● **Requirement**: Each line of the data below that carries the word "required" needs to be copied.

(Dataset entries)
○ ○ ○ ○ ○

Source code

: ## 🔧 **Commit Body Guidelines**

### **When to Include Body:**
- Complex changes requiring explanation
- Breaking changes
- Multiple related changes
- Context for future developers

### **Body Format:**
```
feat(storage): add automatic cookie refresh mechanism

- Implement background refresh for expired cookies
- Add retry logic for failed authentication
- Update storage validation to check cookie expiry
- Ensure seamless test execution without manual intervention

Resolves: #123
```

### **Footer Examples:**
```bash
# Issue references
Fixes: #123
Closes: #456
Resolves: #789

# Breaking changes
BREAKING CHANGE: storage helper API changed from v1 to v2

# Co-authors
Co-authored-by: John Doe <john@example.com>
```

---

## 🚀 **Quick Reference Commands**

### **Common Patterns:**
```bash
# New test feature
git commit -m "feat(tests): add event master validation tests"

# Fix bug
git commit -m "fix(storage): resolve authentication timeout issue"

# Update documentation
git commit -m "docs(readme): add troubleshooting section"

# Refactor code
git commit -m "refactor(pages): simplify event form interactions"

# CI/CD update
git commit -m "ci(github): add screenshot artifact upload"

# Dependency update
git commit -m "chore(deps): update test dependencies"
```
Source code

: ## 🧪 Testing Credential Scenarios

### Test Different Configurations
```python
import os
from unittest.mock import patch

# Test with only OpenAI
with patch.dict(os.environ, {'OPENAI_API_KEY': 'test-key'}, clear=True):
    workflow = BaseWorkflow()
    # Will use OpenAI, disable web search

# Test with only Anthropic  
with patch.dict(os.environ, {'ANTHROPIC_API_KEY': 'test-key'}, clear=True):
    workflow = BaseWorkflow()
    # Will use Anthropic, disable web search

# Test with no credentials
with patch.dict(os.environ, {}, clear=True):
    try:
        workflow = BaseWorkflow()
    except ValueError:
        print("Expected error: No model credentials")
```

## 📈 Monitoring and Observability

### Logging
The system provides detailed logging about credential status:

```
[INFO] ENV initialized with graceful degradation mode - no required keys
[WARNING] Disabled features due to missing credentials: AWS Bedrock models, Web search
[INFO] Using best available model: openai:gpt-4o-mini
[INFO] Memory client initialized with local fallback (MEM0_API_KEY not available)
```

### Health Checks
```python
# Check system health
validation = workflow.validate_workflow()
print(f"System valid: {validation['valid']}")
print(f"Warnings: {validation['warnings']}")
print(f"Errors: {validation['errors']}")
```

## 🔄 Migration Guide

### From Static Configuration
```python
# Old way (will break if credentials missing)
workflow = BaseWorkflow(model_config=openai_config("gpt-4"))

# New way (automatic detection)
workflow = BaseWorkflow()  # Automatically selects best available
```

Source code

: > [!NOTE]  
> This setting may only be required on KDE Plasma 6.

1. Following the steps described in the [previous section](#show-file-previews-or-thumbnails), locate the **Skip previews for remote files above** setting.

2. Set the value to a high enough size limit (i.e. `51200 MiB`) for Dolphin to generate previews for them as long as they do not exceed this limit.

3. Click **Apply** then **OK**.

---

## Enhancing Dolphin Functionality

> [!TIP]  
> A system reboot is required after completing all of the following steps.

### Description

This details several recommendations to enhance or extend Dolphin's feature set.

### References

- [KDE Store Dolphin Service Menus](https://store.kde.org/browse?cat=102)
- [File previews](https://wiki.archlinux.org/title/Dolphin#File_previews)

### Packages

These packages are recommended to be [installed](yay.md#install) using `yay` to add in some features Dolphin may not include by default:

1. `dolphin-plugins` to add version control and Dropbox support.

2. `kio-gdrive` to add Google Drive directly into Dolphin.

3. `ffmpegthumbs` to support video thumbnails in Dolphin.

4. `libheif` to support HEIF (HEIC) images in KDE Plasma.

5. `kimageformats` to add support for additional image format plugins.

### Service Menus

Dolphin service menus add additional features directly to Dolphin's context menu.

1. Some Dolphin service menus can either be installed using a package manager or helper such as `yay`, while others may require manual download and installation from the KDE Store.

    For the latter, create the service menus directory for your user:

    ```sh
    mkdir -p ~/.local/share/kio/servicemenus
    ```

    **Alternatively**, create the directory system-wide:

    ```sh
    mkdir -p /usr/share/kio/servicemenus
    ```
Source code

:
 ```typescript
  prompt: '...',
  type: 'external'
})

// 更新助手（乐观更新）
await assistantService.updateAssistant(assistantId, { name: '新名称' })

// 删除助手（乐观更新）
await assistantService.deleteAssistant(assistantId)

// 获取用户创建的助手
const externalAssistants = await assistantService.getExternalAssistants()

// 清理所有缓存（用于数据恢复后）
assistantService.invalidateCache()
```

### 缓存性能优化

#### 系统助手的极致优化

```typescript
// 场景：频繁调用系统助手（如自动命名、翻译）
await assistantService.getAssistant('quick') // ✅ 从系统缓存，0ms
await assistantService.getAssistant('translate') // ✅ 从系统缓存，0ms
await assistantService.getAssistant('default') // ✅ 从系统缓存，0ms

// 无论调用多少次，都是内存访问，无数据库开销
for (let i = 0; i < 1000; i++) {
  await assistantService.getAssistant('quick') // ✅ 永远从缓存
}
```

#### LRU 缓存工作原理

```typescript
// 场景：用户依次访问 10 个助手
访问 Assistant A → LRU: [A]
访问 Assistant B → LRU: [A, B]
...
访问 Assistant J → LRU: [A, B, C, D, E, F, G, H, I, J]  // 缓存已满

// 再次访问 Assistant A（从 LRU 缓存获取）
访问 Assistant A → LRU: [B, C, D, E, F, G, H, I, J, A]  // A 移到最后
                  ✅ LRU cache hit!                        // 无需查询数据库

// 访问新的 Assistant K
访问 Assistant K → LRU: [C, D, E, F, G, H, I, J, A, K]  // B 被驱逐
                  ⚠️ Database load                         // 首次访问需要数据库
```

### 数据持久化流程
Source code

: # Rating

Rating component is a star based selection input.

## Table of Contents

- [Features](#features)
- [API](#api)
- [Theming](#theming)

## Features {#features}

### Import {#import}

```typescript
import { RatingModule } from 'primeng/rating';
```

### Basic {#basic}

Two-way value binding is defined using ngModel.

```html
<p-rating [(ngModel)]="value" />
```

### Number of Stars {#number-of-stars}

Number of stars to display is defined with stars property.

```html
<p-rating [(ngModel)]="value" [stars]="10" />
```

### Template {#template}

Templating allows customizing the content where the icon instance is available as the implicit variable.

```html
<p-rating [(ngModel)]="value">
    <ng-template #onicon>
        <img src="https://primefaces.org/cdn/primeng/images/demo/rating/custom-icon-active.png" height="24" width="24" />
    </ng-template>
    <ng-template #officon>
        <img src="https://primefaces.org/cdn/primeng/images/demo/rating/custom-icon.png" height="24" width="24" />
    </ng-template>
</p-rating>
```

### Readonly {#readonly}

○ ○ ○ ○ ○

● **Answer to this task**:
[INFO] ENV initialized with graceful degradation mode - no required keys
> This setting may only be required on KDE Plasma 6.
> A system reboot is required after completing all of the following steps.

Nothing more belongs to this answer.